さて、12月8日は「無原罪の聖マリアの祭日」。神の特別な計らいにより、イエスの母となるマリアが、原罪を負わずに母アンナの胎に宿った日として記念されています。教皇フランシスコは今年のこの日から約1年間を「いつくしみの特別聖年」として、人々の心の平和を呼びかけています。

待降節に入った今、「いつくしみ… それは喜びの源、静けさと平和の泉」であるというこの教皇のメッセージに耳を傾けることは、そのまま救い主を待つ心の準備になるものです。そのメッセージには、「自分を傷つけた相手を赦すことは、いつくしみの愛を最も明白に示す表現」であり、恨み、怒り、暴力、復讐を手放すことが、幸せに生きることの必要条件」である、と語られています。

パリ同時テロは心に重いものを多くの人にもたらしました。自由に行き来できるようになっていたEU諸国間の国境警備が厳しくなり、非常事態宣言の出された国や地域が増え、各国による反撃も激しさを増してきて、世界は闇に覆われ始めています。

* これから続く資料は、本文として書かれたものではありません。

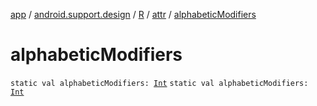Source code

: [app](../../../index.md) / [android.support.design](../../index.md) / [R](../index.md) / [attr](index.md) / [alphabeticModifiers](./alphabetic-modifiers.md)

# alphabeticModifiers

`static val alphabeticModifiers: `[`Int`](https://kotlinlang.org/api/latest/jvm/stdlib/kotlin/-int/index.html)
`static val alphabeticModifiers: `[`Int`](https://kotlinlang.org/api/latest/jvm/stdlib/kotlin/-int/index.html)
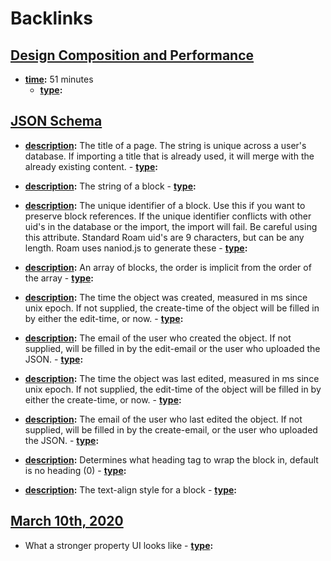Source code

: 
# Backlinks
## [Design Composition and Performance](<Design Composition and Performance.md>)
- **[time](<time.md>):** 51 minutes
    - **[type](<type.md>):**

## [JSON Schema](<JSON Schema.md>)
- **[description](<description.md>):** The title of a page. The string is unique across a user's database. If importing a title that is already used, it will merge with the already existing content.
        - **[type](<type.md>):**

- **[description](<description.md>):** The string of a block
        - **[type](<type.md>):**

- **[description](<description.md>):** The unique identifier of a block. Use this if you want to preserve block references. If the unique identifier conflicts with other uid's in the database or the import, the import will fail. Be careful using this attribute. Standard Roam uid's are 9 characters, but can be any length. Roam uses naniod.js to generate these
        - **[type](<type.md>):**

- **[description](<description.md>):** An array of blocks, the order is implicit from the order of the array
        - **[type](<type.md>):**

- **[description](<description.md>):** The time the object was created, measured in ms since unix epoch. If not supplied, the create-time of the object will be filled in by either the edit-time, or now.
        - **[type](<type.md>):**

- **[description](<description.md>):** The email of the user who created the object. If not supplied, will be filled in by the edit-email or the user who uploaded the JSON.
        - **[type](<type.md>):**

- **[description](<description.md>):** The time the object was last edited, measured in ms since unix epoch. If not supplied, the edit-time of the object will be filled in by either the create-time, or now.
        - **[type](<type.md>):**

- **[description](<description.md>):** The email of the user who last edited the object. If not supplied, will be filled in by the create-email, or the user who uploaded the JSON.
        - **[type](<type.md>):**

- **[description](<description.md>):** Determines what heading tag to wrap the block in, default is no heading (0)
        - **[type](<type.md>):**

- **[description](<description.md>):** The text-align style for a block
        - **[type](<type.md>):**

## [March 10th, 2020](<March 10th, 2020.md>)
- What a stronger property UI looks like
        - **[type](<type.md>):**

同時テロの翌週、4年生が一人ひとりお祈りを作ってくれました。その折、

家族を亡くされた方々が、早く希望を持つことができますように」と被害者家族を気遣う祈りと併せて、次のような祈りが多く寄せられました。

「間違った思い込みをしている人たちが、神のお心を理解できますように」

「神さま、私はこの人たちを責めません。なぜならその人たちはもともとはいい人で、神さまから大切な命をいただいた人たちだからです」

私もやられてもやり返さず、イスラム教を悪い教えと思わず、同じ人間だという心を与えてください」

悲しい出来事を前にしても心を柔らかく保ち、相手との対話の扉を閉ざしていないこれらの祈りから、この子どもたちは、世界に生きる誰もが「神の似姿としてつくられた」ことを自覚し、「神のいつくしみ」を大人たち以上に理解していることが感じられます。

 神は、生きる不安、社会への不信という闇に覆われて苦しむ罪深い人間すべてを包み込み、最愛の独り子を世に遣わされました。弱く小さな幼子という形で私たちに光をもたらし、いつくしみのうちに神と人間との対話の扉を開いて、平和の泉へと招かれました。

闇に覆われた現代社会において、対話は光へとつながります。年初より、子どもたちに「つなぎたいことは…」と考えを巡らしてきましたが、神がつくられたすべてのいのちに目を向けていつくしみ、対話する姿を身近なところから大人が見せることもまた、つなぐべき道の一つと言えそうです。